本文:
::::::::
○木村國務大臣 ただいま議題となりました
地方税法の一部を
改正する
法律案につきまして、その適案の理由及び
内容の概略を簡單に御
説明申し上げます。
御承知のごとく、昨年七月実施いたしました
地方税
財政制度の全般にわたる
改正によりまして、
地方財源は相当強化せられたのでありますが、その後における給與ベースの改訂、物件費の高騰及び委任事務費の増加等の諸事由によりまして、再び
地方團体の財源は窮迫を告げて参り、
地方團体の七割までが、あえて標準賦課率を越えて増税を行い、あるいは幾多の法定外独立税を創設して、その必要財源の確保に努めているのでありますが、なお相当数の
地方團体におきましては、昭和二十三年度の決算において收支の均衡を保持しがたい情勢にあるのであります。このような情勢に対処して、可及的に税收入の増加をはかりますとともに、経済九
原則の線に沿い徴税確保の措置を講ずる等のため、現行
地方税制度に必要な
改正を加えることといたしたのであります。
本
改正法律案の
内容は二点から
なつております。すなわちその第一は、住民税、地租、家屋税等現行税目の若干に対しまして、賦課率の引上げ等所要の変更を加えたことであります。第二は、税收入の確保及び租税徴收権の強化をはかるため、所要の
改正を加えたことであります。以下順次それぞれの
内容を御
説明申し上げたいと存じます。
::::::::
データ行:
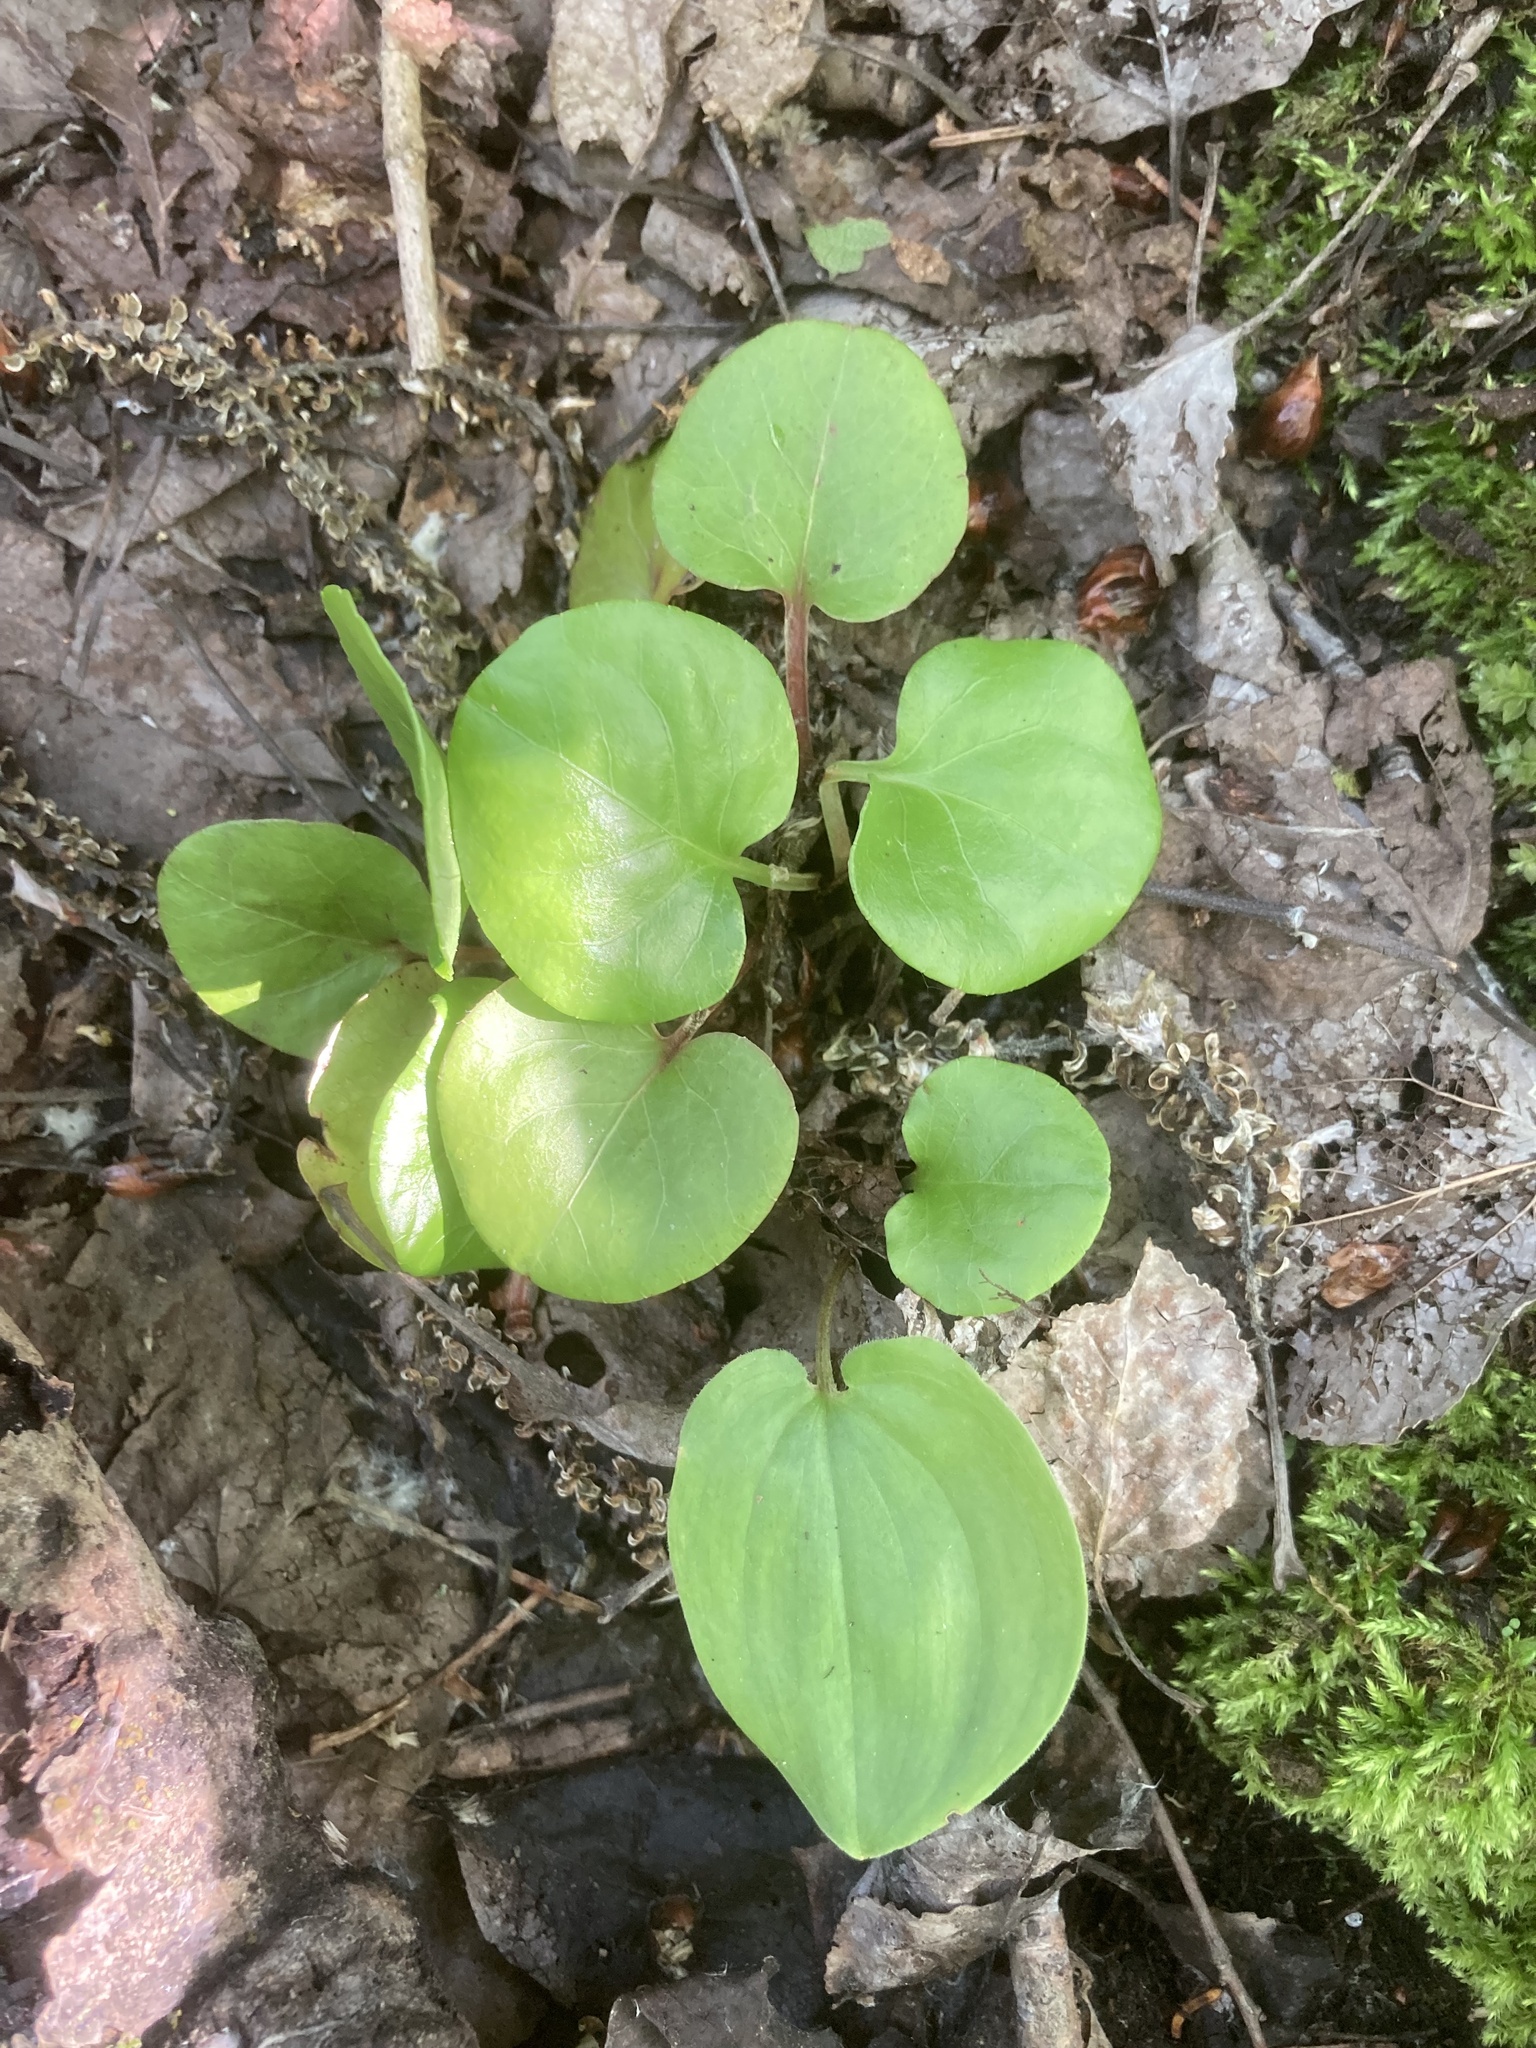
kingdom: Plantae
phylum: Tracheophyta
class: Magnoliopsida
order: Ericales
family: Ericaceae
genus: Pyrola
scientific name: Pyrola asarifolia
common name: Bog wintergreen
::::::::
求める内容: 上の地方税法改正案の説明を、一字も変えずに全文出力せよ。

解答:
○木村國務大臣 ただいま議題となりました
地方税法の一部を
改正する
法律案につきまして、その適案の理由及び
内容の概略を簡單に御
説明申し上げます。
御承知のごとく、昨年七月実施いたしました
地方税
財政制度の全般にわたる
改正によりまして、
地方財源は相当強化せられたのでありますが、その後における給與ベースの改訂、物件費の高騰及び委任事務費の増加等の諸事由によりまして、再び
地方團体の財源は窮迫を告げて参り、
地方團体の七割までが、あえて標準賦課率を越えて増税を行い、あるいは幾多の法定外独立税を創設して、その必要財源の確保に努めているのでありますが、なお相当数の
地方團体におきましては、昭和二十三年度の決算において收支の均衡を保持しがたい情勢にあるのであります。このような情勢に対処して、可及的に税收入の増加をはかりますとともに、経済九
原則の線に沿い徴税確保の措置を講ずる等のため、現行
地方税制度に必要な
改正を加えることといたしたのであります。
本
改正法律案の
内容は二点から
なつております。すなわちその第一は、住民税、地租、家屋税等現行税目の若干に対しまして、賦課率の引上げ等所要の変更を加えたことであります。第二は、税收入の確保及び租税徴收権の強化をはかるため、所要の
改正を加えたことであります。以下順次それぞれの
内容を御
説明申し上げたいと存じます。